Who's Afraid of the Big Bad Egg?: Why the Pisco Sour is Fuckin' Awesome
Back in the year 2000, Peru was the first Third World country I'd ever visited. It was the first place I drove at 65 miles per hour wasted out of my gourd, barreling down lane-less highways past trucks with no fenders and fewer headlights. It was a three week haze of lemon-juice-cooked seafood, eye-searing poverty, and altitude sickness.
Regrettably, I dismissed their national cocktail, the Pisco Sour, as a local yokel novelty---akin to stooping gutter level to drink Jägermeister back home.

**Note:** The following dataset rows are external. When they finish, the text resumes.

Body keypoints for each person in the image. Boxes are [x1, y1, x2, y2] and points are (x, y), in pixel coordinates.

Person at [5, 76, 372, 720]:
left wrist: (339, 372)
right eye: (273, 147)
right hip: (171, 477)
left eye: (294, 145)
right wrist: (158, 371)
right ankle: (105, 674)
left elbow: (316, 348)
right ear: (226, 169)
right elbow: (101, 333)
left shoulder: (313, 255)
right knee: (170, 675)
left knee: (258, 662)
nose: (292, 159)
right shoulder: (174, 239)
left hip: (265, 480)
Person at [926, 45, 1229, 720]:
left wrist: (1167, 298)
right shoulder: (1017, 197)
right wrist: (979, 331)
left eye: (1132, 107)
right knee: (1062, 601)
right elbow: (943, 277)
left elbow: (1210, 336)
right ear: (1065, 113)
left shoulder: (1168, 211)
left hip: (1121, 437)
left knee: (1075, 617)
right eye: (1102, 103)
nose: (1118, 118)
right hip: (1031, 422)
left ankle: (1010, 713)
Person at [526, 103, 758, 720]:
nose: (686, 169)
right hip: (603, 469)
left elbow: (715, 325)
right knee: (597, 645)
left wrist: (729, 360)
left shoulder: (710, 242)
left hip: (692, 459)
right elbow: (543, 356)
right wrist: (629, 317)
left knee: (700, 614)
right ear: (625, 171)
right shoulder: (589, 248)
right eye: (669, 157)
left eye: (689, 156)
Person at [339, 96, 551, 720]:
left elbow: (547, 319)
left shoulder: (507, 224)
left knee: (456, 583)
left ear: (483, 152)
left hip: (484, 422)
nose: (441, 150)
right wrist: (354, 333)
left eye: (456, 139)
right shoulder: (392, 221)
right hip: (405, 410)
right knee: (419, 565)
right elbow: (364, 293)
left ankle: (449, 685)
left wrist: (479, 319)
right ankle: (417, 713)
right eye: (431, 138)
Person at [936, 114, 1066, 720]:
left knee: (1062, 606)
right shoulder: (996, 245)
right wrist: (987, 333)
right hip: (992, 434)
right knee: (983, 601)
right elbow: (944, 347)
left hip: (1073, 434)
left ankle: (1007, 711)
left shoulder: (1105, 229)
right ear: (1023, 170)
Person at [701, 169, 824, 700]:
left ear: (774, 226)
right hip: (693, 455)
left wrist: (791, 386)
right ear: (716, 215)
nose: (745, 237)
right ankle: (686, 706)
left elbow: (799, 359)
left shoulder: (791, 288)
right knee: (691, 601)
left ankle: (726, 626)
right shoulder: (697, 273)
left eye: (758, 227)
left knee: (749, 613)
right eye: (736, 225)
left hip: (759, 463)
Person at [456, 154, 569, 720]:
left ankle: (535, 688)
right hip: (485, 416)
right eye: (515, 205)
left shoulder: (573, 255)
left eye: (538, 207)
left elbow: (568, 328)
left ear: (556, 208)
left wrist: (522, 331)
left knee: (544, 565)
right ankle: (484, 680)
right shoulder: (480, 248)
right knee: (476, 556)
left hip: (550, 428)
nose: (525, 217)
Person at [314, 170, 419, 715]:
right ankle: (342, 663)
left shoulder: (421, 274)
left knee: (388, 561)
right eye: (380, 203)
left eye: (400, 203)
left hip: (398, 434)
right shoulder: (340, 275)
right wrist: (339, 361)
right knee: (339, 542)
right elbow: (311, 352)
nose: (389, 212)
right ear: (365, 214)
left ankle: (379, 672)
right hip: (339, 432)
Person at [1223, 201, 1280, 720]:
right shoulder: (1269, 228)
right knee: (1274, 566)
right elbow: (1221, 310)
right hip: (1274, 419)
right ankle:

But Peruvians promote the drink like they would their local soccer team or the resident hippie tourist magnet, the ruins of Macchu Pichu.
It's taken six years and help from DC's newest and, IMHO, best bar to convince me that the Pisco Sour should be ranked among the top cocktails in a mixologist's repertoire.
Normally, DC Drinks considers it a tad passé to list a cocktail recipe, but an exception must be made for our new-found master of drinks. I trust Mr. DeGroff:
Pisco SourI'd add one thing to that: you should shake that shit until your hand bones ache with cold and you have to pry your fingers from the ice-caked metal. Otherwise, you've done it wrong. The raw egg needs to be destroyed, and there's no other way to do it.
1½ oz. Pisco Brandy
3/4 oz. Fresh Lemon
1 oz. Simple Syrup
Several drops of Angostura Bitters
One Small Egg White
Shake all ingredients with ice and strain into a small cocktail glass. Sprinkle a few dashes of Angostura Bitters on the foam created by the egg whites.
This drink is simply amazing and is a fair rival to a well-made margarita. I'm just sad that my prejudicial perceptions of Peruvian backwardness prevented me from enjoying this cocktail for six lonely years.